大祐はそんなリカが精一杯作る料理も、自分が作る料理を嬉しそうに食べるリカのことも常に惚気ていたが、聞いている比嘉にはリカの困惑がちらほらと透けて見えていたのだ。
「それは何となくわかるんですけど、言葉のあやっていうか……」
「わかりますよ。空井一尉はそんなおつもりじゃなかったんですよね」
「そうなんです……。ただ、自分はリカの好みがわかる様になってそれがちょっと嬉しくて……」
ごん、とテーブルに頭をぶつけた音がしてグラスを握った大祐は木目が好きすぎてしまったようだ。
「それで?今日は稲葉さんのために早く帰らなくていいんですか?」
「……今日も、遅いって……。きっと11時くらいになるだろうし、まだ大丈夫です」
「そうですか?」
すっと内ポケットから携帯を取り出すと、親指で滑らかに操作する。
ことん、とテーブルの上に置くと残りの空豆を全部食べてしまった。動かない大祐にもう一度携帯をとんとん、と指先で叩く。
顔を上げた大祐がのっそりと頭を動かしてすぐ目の前に置かれた携帯を視界に入れた。
「……!」
がばっと頭を上げた大祐は、携帯を掴んで画面に見入る。
『比嘉さん。こんにちは。稲葉です。
今日もお仕事は順調そうでしょうか。もし遅くなりそうな場合は教えていただけないでしょうか。個人的なお願いですみません。今朝、ちょっと空井さんと喧嘩してしまって……』
「なんっ!……比嘉さん!これ、これ!なんで比嘉さんが」
「あ。言ってませんでしたっけ。僕、稲葉さんとメル友なんです」
「メメメメ、メル友って……。今言うんですか?」
今の問題点はそこじゃないだろう、と突っ込みたくなるが、ため息をついた比嘉は、グラスの残りを飲み干した。

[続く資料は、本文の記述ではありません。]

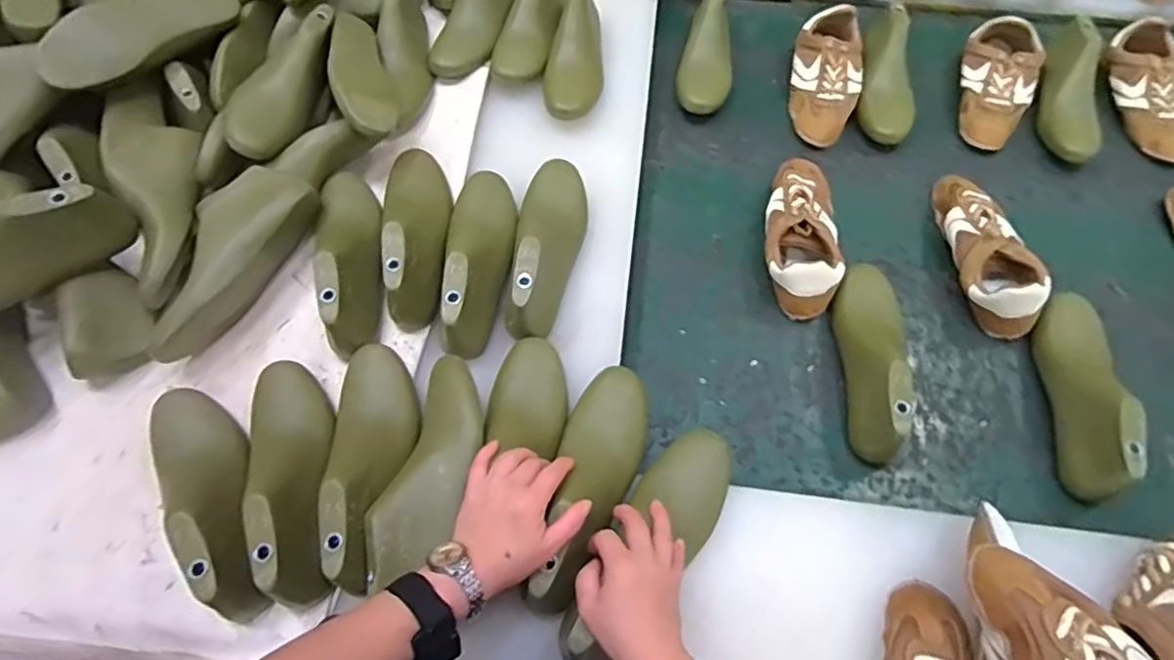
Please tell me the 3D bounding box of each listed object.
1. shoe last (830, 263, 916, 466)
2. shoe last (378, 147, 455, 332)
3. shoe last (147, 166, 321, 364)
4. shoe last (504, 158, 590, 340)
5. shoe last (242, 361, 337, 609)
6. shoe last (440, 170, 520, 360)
[{"bbox_3d":[0.332,0.026,0.700,0.069,0.087,0.240,1,65,2],"label":"shoe last"},{"bbox_3d":[-0.200,-0.129,0.715,0.078,0.083,0.241,-9,65,-3],"label":"shoe last"},{"bbox_3d":[-0.414,-0.079,0.692,0.095,0.070,0.236,25,67,12],"label":"shoe last"},{"bbox_3d":[-0.046,-0.107,0.706,0.077,0.082,0.251,6,65,4],"label":"shoe last"},{"bbox_3d":[-0.287,0.129,0.586,0.076,0.069,0.244,-18,65,-7],"label":"shoe last"},{"bbox_3d":[-0.121,-0.089,0.695,0.070,0.079,0.246,-1,64,1],"label":"shoe last"}]

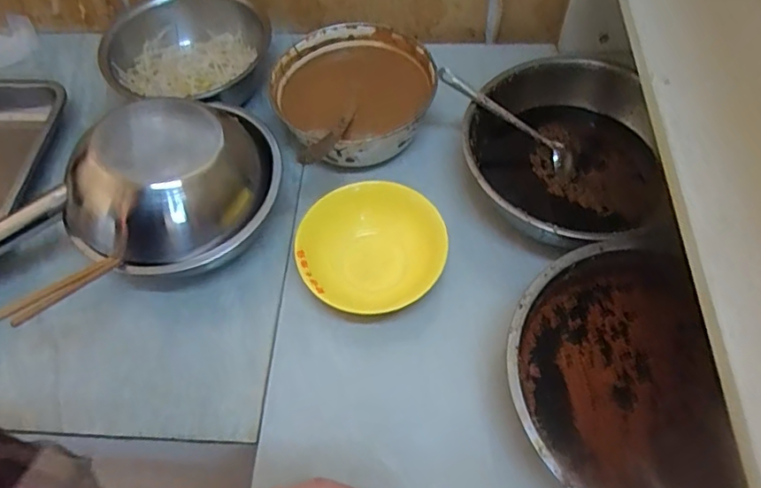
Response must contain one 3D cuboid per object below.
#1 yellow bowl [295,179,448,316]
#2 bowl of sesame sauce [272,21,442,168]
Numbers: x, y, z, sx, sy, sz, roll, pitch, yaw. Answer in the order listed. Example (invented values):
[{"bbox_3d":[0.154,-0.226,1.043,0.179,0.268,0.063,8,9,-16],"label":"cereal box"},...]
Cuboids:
[{"bbox_3d":[-0.009,0.012,0.617,0.157,0.068,0.150,-2,58,2],"label":"yellow bowl"},{"bbox_3d":[-0.030,-0.190,0.708,0.192,0.074,0.194,-2,58,2],"label":"bowl of sesame sauce"}]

「早く帰った方がいいんじゃないですか?一応、お話は聞きましたし、やっぱりこういうことは僕と話すより、ヒントはあげましたから直接、稲葉さんとお話された方がいいと思いますよ」
がたん、と椅子を倒す勢いで大祐が立ち上がった。
「はい。大丈夫ですよ。支払いは立て替えておきますから明日払ってくださいね」
「すみません!お先に失礼します!」
バックを手にした大祐は派手な音をさせて店から飛び出していった。